*** PASSAGE SHOWN

Ari, 9 month BC, gets upset and barks and sometimes nips at Zoe, 19 month BC, or me when I touch Zoe. I have tried no, shhhhh, no bark, squirting water and many more, stop touching Zoe has been the only thing that works. I can't even pet Zoe when she is around.

Ari is resource guarding you which I really feel is something you want to stop right away. I see some of this in my 10 month old Quinn, who is actually pretty submissive but gets snarky once in while about me or something he values (like the board I use to teach agility contacts).

 

I make sure that any resource guarding behavior results in the exact opposite of what the dog wants. So when Quinn crouched over the board and "protected" it from the other dogs, he was immediately placed in his crate and the other two got to go before him when I trained contacts. If a dog is on my lap or by me and tries to drive another dog off, he finds himself pushed to the floor, losing his prime real estate due to his unacceptable behavior(unacceptable to me, this is very normal behavior for dogs).

******
*** MATERIAL SUPPLIED

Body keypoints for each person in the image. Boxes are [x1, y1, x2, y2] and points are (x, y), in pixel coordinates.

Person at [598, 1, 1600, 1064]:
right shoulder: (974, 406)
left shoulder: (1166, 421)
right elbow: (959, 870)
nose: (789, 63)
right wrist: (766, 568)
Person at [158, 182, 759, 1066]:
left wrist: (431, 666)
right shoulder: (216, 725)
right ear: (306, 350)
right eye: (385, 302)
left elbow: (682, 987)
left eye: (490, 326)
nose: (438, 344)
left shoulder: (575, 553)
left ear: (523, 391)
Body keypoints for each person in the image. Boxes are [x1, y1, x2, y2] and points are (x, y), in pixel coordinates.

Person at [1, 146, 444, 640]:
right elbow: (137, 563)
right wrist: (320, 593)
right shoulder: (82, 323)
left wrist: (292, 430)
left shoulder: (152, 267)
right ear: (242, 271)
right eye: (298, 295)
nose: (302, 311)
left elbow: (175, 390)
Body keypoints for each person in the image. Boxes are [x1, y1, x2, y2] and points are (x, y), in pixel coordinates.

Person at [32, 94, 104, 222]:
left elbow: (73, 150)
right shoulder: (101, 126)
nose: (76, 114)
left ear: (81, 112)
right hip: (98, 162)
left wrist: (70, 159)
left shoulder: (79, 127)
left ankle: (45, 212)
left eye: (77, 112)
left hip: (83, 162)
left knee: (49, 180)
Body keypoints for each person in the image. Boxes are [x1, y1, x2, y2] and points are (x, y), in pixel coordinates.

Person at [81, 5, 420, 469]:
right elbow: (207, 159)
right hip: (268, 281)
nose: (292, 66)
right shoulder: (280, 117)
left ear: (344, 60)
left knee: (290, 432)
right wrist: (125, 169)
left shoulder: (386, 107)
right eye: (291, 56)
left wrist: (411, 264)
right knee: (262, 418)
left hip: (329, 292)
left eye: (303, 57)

******
*** MATERIAL SUPPLIED

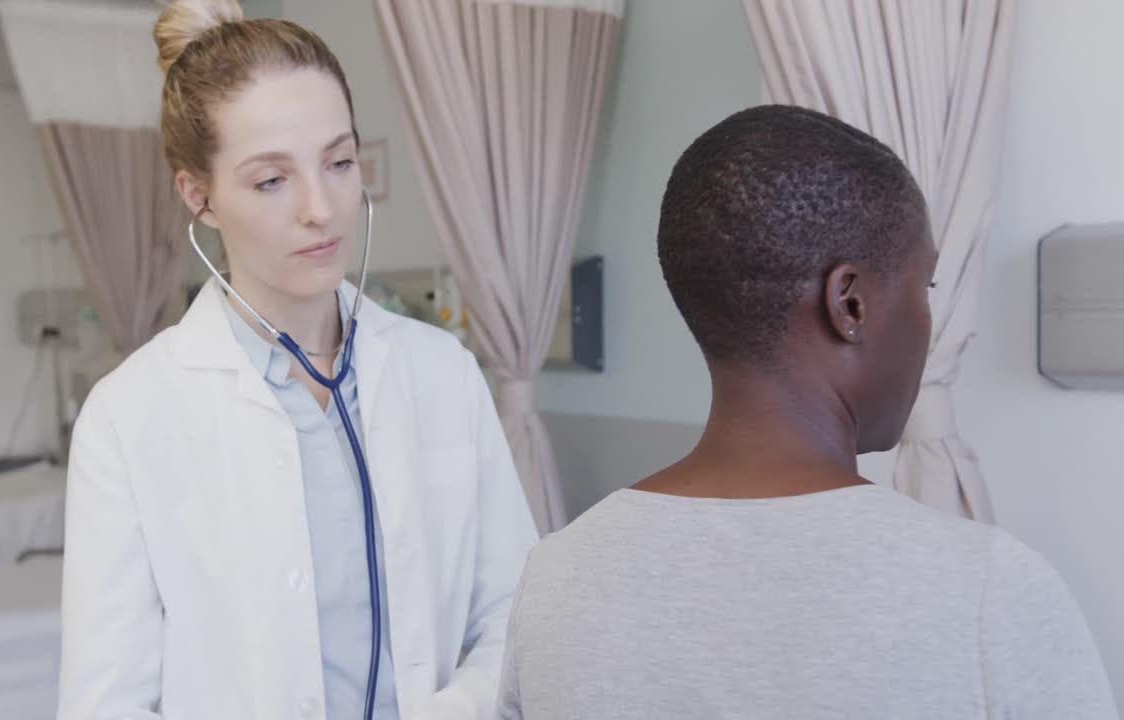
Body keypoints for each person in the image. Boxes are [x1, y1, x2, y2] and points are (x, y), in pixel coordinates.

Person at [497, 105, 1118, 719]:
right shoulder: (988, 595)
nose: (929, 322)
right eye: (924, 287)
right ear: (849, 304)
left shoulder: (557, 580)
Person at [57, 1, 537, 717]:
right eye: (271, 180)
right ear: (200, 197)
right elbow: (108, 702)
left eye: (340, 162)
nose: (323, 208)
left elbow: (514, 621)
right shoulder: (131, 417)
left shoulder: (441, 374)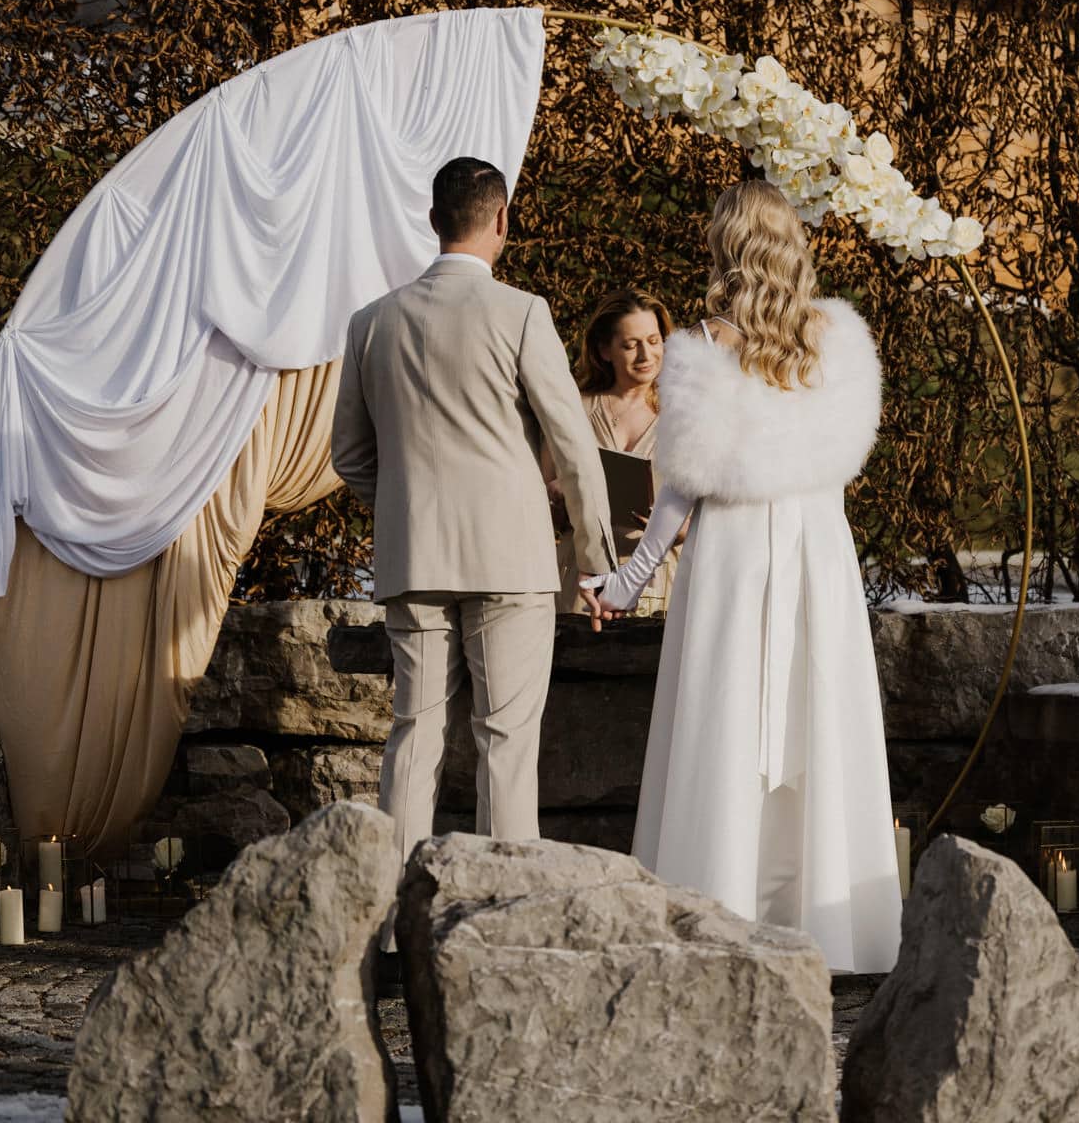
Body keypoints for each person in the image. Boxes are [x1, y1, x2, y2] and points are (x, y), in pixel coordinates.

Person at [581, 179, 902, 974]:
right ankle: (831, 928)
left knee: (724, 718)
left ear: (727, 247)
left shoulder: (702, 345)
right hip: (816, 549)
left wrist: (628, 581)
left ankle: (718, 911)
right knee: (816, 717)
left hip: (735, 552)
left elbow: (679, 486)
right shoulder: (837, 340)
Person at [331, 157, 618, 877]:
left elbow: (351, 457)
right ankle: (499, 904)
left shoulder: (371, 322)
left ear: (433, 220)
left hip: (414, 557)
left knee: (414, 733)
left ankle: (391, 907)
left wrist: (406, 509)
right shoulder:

******
*** MATERIAL SUPPLIED

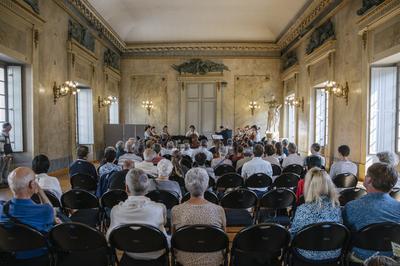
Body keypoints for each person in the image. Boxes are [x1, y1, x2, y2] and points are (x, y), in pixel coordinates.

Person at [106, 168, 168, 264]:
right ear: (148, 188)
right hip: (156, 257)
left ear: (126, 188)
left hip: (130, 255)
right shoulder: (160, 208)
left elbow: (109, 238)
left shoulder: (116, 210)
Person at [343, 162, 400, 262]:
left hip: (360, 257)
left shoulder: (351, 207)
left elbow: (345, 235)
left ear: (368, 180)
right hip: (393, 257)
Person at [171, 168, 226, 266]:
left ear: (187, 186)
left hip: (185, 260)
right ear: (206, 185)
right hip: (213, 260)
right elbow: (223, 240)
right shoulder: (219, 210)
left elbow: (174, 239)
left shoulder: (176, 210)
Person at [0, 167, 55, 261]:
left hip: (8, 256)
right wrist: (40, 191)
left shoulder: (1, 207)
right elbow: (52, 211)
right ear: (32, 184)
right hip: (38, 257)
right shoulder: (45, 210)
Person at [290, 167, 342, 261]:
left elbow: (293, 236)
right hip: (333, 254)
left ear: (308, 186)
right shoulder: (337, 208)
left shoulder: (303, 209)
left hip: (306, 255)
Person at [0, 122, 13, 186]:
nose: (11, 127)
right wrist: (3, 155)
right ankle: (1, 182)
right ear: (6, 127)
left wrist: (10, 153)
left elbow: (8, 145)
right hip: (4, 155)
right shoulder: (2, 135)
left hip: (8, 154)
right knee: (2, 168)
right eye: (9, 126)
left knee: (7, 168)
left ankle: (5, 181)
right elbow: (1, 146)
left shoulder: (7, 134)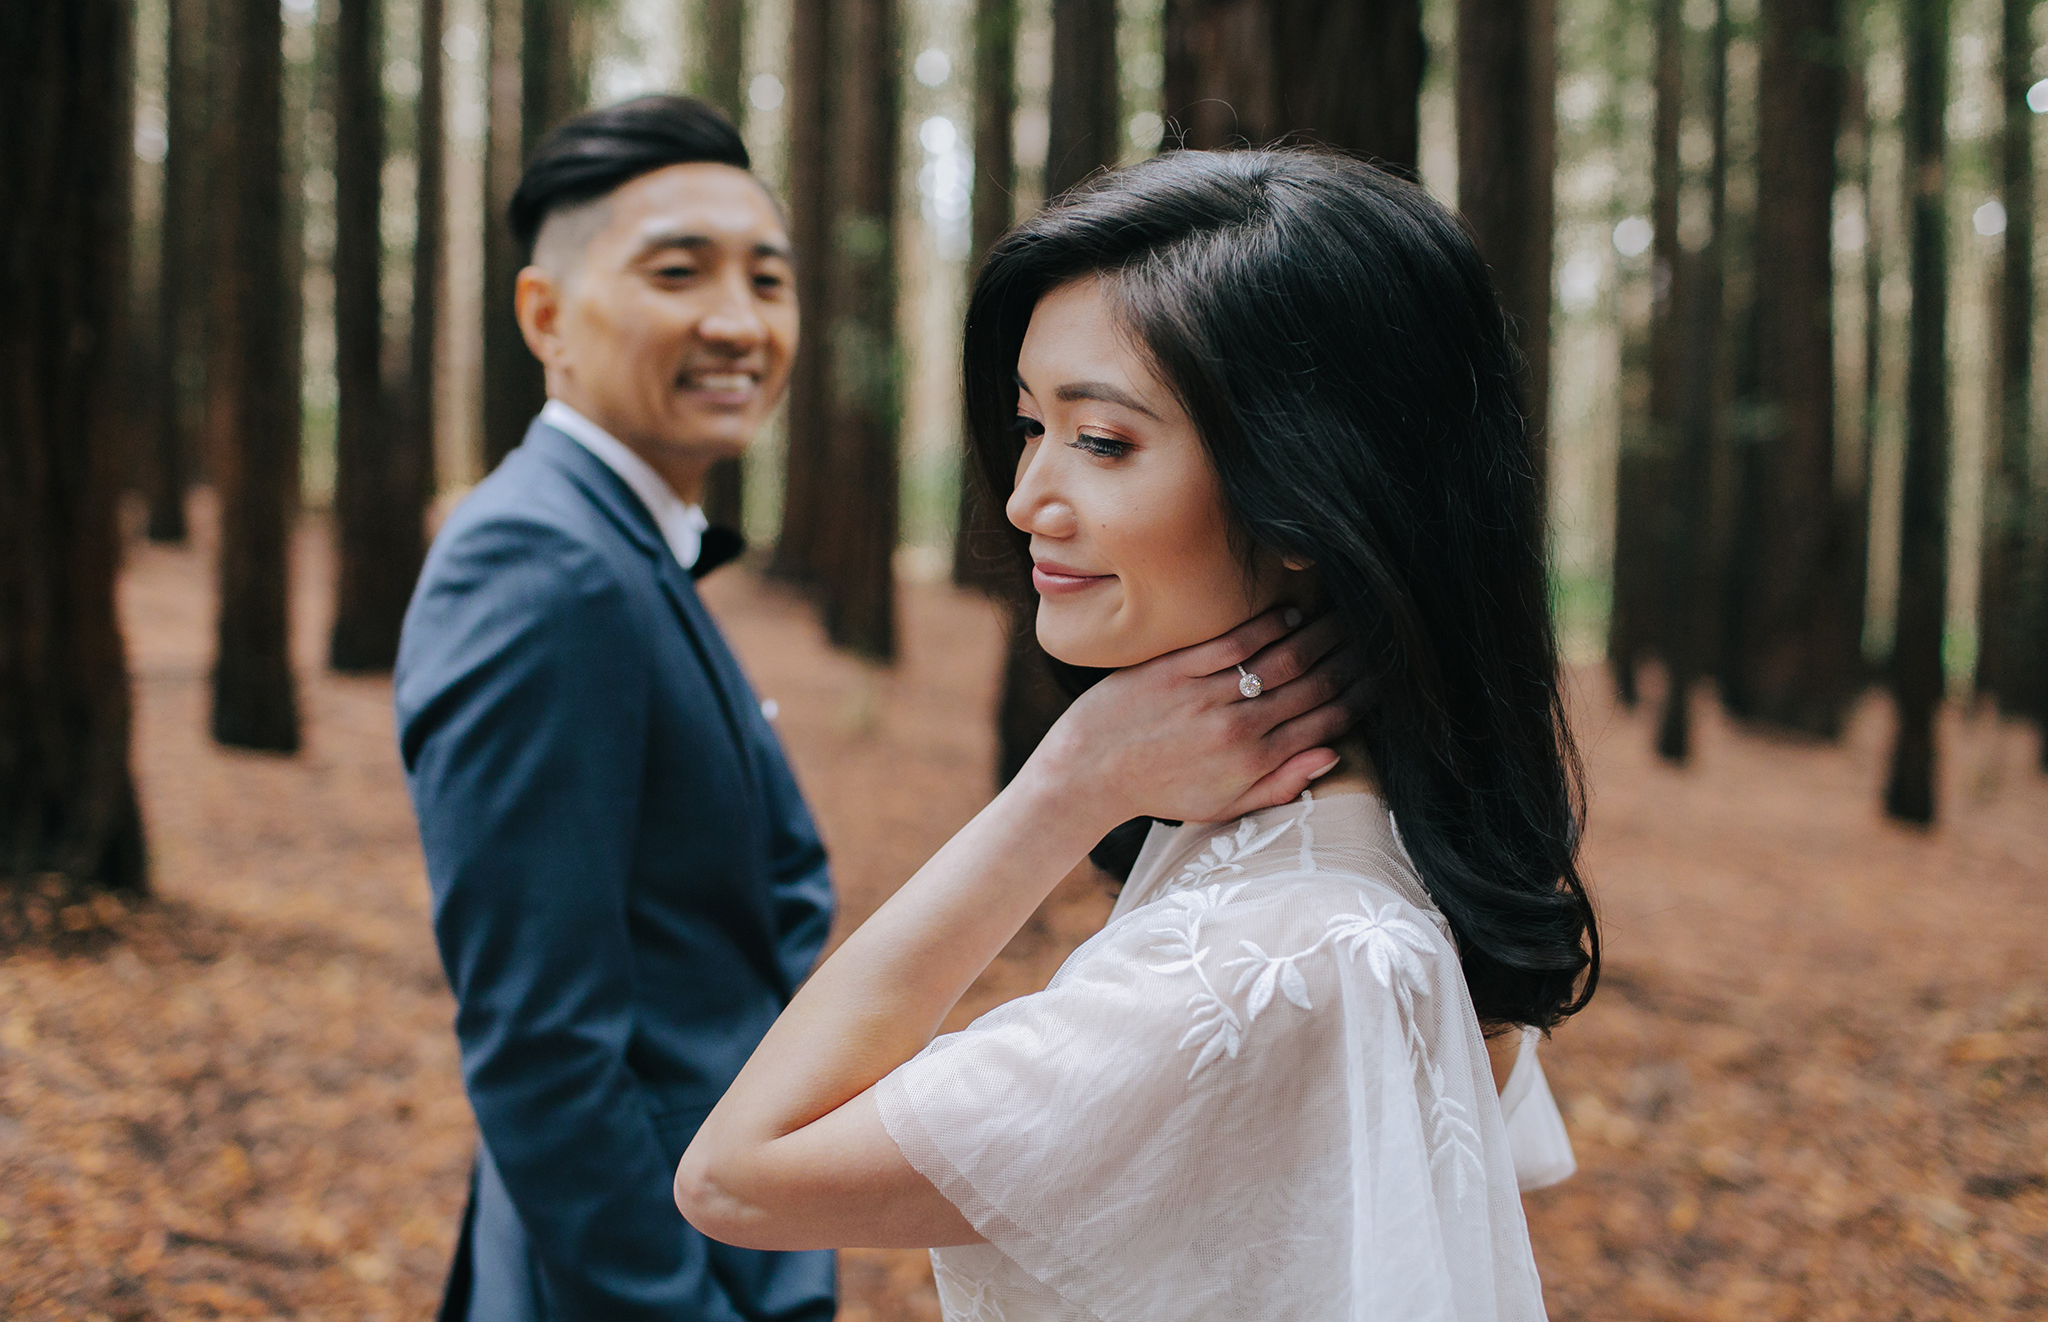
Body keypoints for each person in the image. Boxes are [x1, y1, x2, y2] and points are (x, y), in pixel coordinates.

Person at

******

THINGS TO DO:
1. In the resource-guarding passage, what happened to Quinn after he crouched over the board and "protected" it from the other dogs?
2. Please write the next part of the resource-guarding passage, picking up after its final sentence.
The material comes from a separate source with no connection to the resource-guarding passage.

OUTPUTS FOR THE TASKS:
1. He was immediately placed in his crate, and the other two dogs got to go before him during contact training.

2.
 

With Ari, you might want to try brief "time outs" into a down stay or a crate for when she resource guards you. And you may want to praise and/or even offer her treats for not trying to stop Zoe from being with you. But if she escalates around food, be careful with treating.

 

I think it's very important that our dogs understand we are the ones in charge of the resources, not them. I'm pretty strict about this because I've had resource guarding escalate into dangerous behaviors in the past. Dogs can get seriously aggressive with people as well as other animals guarding what they see as theirs. So there's close to zero tolerance in my house.

 

I will let them figure out certain things for themselves, like when two dogs want the same toy. But they don't get to say who can interact with me or other people. They don't get to decide who can be on the bed. And while I make sure they all have their space when the eat, if I'm handing out treats, no one tries to intimidate another away because again, that isn't their call. Treats are also part of my domain.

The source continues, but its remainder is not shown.